PROBLEM>
Where the word "with" occurs in a line of the data, return the whole line.

==*==

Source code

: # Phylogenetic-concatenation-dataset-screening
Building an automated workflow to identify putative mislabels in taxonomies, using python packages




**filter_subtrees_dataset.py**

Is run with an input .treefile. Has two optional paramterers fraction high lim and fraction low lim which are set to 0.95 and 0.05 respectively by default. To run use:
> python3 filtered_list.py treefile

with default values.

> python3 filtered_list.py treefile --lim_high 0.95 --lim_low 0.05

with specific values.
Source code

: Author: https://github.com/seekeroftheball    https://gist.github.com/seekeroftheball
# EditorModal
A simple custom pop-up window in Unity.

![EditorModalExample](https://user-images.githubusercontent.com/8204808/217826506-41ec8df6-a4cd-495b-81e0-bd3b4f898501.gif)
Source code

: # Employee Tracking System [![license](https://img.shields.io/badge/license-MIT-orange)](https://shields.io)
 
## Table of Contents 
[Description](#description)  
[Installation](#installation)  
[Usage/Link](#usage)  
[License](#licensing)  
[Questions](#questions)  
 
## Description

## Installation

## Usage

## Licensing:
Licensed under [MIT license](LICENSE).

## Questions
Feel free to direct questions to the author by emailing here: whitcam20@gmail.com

==*==

EXERCISE ANSWER>
Is run with an input .treefile. Has two optional paramterers fraction high lim and fraction low lim which are set to 0.95 and 0.05 respectively by default. To run use:
with default values.
with specific values.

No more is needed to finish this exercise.